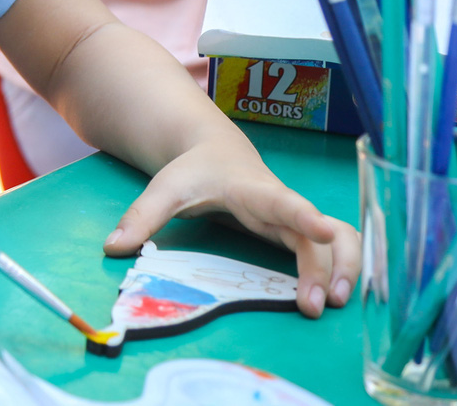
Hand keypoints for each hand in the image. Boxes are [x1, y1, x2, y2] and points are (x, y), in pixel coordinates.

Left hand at [102, 130, 359, 317]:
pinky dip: (343, 270)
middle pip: (319, 232)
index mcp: (252, 190)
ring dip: (344, 270)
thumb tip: (112, 248)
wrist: (216, 151)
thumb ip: (142, 216)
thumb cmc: (194, 170)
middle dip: (328, 266)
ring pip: (339, 240)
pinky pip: (333, 250)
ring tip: (336, 306)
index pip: (282, 201)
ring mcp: (295, 220)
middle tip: (321, 304)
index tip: (325, 231)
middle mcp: (282, 205)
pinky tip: (340, 297)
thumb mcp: (165, 188)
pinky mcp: (299, 234)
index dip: (304, 217)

## Prompt
Note how many lines of the material contain the string "hand". Then report that number by itself.

## Response to this exercise
2